Claude regarda le salon où presque rien n'était changé depuis la mort du marquis. Le vieux damas des murs montrait une teinte plus vive aux endroits que les portraits de famille ne protégeaient plus. Ce piano à queue avait été apporté quelques jours avant l'arrivée de Claude: peut-être un peu de musique lui viendrait le soir à travers les branches... L'escalier retentit sous les pas de Mme Gonzalès et le jeune homme n'eut que le temps de fuir. Le soleil déclinant le frappa en plein visage: c'était l'heure où les cigales descendent au long des troncs avec la lumière. Il s'arrêta devant un cep, souleva les feuilles violacées de sulfate, cherchant sur les grappes vertes des traces de maladie. Des herbes allumées au milieu de l'allée, la fumée s'élevait comme sur les images des histoires saintes où l'on voit le sacrifice d'Abel. Claude descendit le coteau vers Viridis, dont le clocher italien avait des anneaux d'hirondelles sifflantes et de pigeons.

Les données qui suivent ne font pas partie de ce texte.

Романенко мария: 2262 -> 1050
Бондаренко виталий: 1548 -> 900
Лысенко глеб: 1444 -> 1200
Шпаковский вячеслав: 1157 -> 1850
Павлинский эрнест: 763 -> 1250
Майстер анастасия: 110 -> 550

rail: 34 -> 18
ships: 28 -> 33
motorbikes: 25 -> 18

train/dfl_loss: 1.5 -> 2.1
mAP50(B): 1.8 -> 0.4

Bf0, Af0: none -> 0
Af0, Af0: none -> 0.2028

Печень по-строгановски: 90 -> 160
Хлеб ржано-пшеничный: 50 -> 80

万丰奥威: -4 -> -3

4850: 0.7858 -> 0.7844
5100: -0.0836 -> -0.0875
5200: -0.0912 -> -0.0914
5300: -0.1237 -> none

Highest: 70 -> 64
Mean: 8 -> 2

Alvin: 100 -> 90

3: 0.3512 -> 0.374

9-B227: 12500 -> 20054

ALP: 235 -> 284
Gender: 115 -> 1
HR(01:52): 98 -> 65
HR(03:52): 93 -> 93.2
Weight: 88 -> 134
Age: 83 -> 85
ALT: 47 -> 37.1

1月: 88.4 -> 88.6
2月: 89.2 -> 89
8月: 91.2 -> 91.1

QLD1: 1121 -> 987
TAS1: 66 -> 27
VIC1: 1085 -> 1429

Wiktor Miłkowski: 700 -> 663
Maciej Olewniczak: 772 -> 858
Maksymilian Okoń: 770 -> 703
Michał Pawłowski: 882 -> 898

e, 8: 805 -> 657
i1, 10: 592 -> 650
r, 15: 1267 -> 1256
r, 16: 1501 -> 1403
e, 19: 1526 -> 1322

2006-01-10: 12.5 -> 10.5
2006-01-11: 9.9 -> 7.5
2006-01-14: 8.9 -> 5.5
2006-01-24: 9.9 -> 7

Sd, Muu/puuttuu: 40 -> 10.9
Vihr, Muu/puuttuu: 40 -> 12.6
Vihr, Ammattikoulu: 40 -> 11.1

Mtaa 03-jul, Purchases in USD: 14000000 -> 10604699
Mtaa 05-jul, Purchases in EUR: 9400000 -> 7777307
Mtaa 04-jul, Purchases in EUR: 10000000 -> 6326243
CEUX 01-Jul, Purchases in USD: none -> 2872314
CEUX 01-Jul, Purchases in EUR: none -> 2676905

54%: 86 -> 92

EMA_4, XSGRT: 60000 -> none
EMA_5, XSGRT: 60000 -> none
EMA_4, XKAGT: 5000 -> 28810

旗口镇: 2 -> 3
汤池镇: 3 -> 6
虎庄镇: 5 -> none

Sur la place, les boutiques étaient vides où l'on débite, les jours de pèlerinage, des médailles et des chapelets. Dans l'église noire, un peu de jour demeurait pris aux guirlandes des petits cœurs bombés, aux cadres dorés qui entourent une couronne de mariée, des épaulettes pareilles à celles du duc d'Aumale, une peinture où le lit du malade a des rideaux blancs avec la Vierge dans un coin du plafond. Claude déchiffre machinalement l'inscription qui l'aidait à ne pas s'endormir aux nasillardes et somnolentes vêpres: «En 182.... Mme la duchesse d'Angoulême vint à Viridis avec une suite nombreuse, pour mettre sous la protection de Notre-Dame, les armes de son auguste époux.» Il salue, au centre des lampes perpétuelles, la Vierge dans sa robe de tous les jours, car elle a une garde-robe nombreuse et change d'atours, les dimanches et jours fériés. Claude se recueille aux pieds de celle dont chaque angélus, à l'aube et au crépuscule, fait fleurir le nom sur ses lèvres. Ah! plus que jamais qu'elle le garde, aujourd'hui qu'il n'aura d'autre compagne que la terre chaude et douce et complice de la chair des hommes et de qui l'odeur, aux soirs orageux, est celle même du désir... Que la Vierge le défende contre nos frères païens, les arbres, contre la superbe des chênes et contre les tilleuls qui sentent l'ardeur et l'amour; qu'elle lui apparaisse plus consolatrice que les aveugles et sourdes constellations, avec leurs noms de mauvais dieux!

Il se souvient du vicaire, l'abbé Paulet, qui est son ami; il s'étonne de sa joie lorsque la servante l'avertit que le vicaire est parti en vacances pour un mois; paresse d'expliquer son cœur, de réfuter des objections vaines. Au retour, une large étoile tremble au couchant et, comme un reste de chaleur, les insectes vibrent. Des paysans disent bonsoir à Claude et se retournent parce qu'ils ne le reconnaissent pas. Il monta tôt à sa chambre, ce soir là et, selon le vœu de M. Garros, fit oraison. De tous les villages du pays de Benauge, les hommes purent contempler sa lampe qui éclairait le colloque d'un enfant campagnard et de Dieu.